SuperMemo

62  bar falls 29.71 0mph SW dewpoint 57 Beltane

                  New Moon (Hare)

It rained and the temperature dropped 13 degrees.  Mother nature at work.  In the cool moist air after the rain I planted onions, beets, lettuce and carrots.  I also transplanted 3 daylily clumps out of the flower bed I’m converting to vegetables.  Cool cloudy, preferable moist days are perfect transplanting weather.

The earth smells rich, a loamy scent that arises only after a rain.  My Dad’s Aunt Rella, an early cancer patient, took an atomic cocktail and said it tasted like “the air after a June rain.”  An image that has remained with me all these years.

I just started using a new program called SuperMemo.  It showed up in an interesting article in Wired.  This Polish memory researcher has developed this program that times repetitions of material you want to learn.  This fits some neurological model of the brain.  He guarantees 95% retention if  you use the program faithfully.

I plan to use it learn art history, Chinese characters, horticultural information, folk tale and world history.  And probably, over time, other stuff, too.  This kind of thing excites me.

Eat a Peach, Live Forever

75  bar falls 29.75 1mph WSW dewpoint 41  Beltane

                      New Moon (Hare Moon)

+ + + +

◆ Aim of the exercise: Copy the journal entry word for word, everything from "I just started" down to "Moon (Hare Moon)". The listing that comes next is separate material with no connection to the journal entry.

◆ The data:
+ + + +

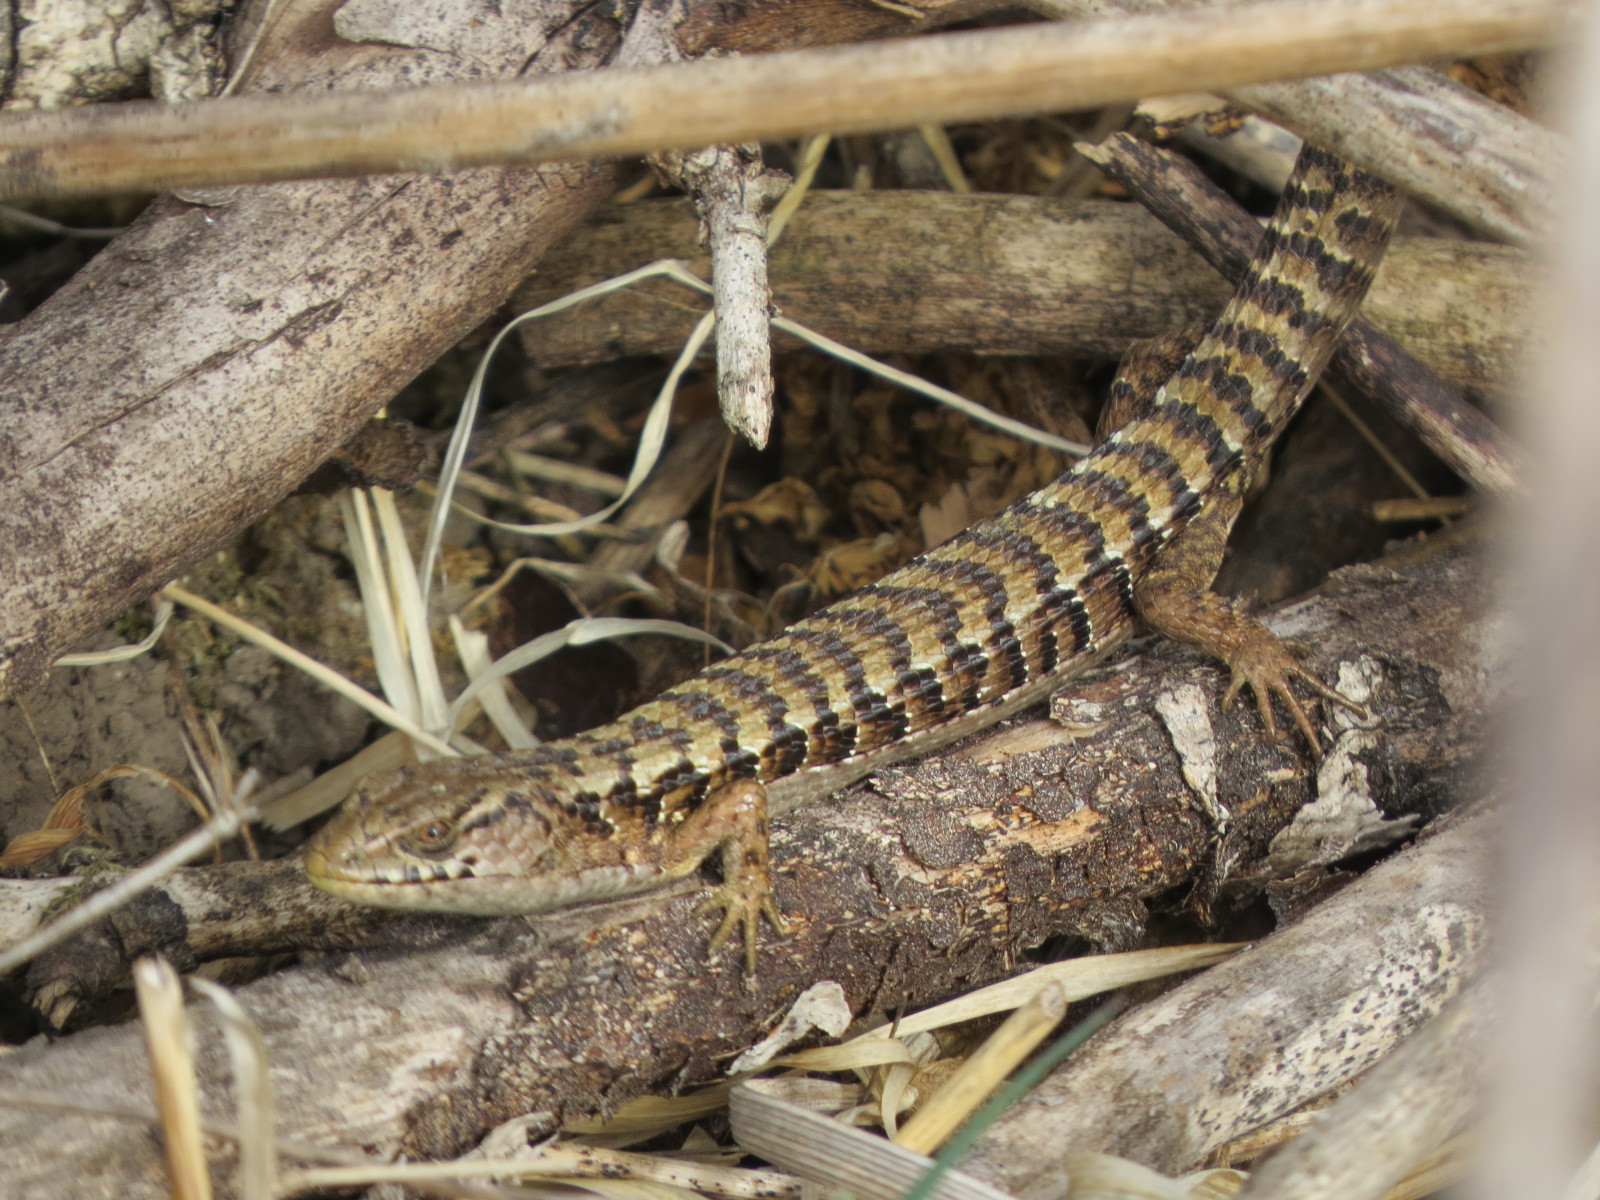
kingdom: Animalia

+ + + +

◆ Output of the exercise:
I just started using a new program called SuperMemo.  It showed up in an interesting article in Wired.  This Polish memory researcher has developed this program that times repetitions of material you want to learn.  This fits some neurological model of the brain.  He guarantees 95% retention if  you use the program faithfully.

I plan to use it learn art history, Chinese characters, horticultural information, folk tale and world history.  And probably, over time, other stuff, too.  This kind of thing excites me.

Eat a Peach, Live Forever

75  bar falls 29.75 1mph WSW dewpoint 41  Beltane

                      New Moon (Hare Moon)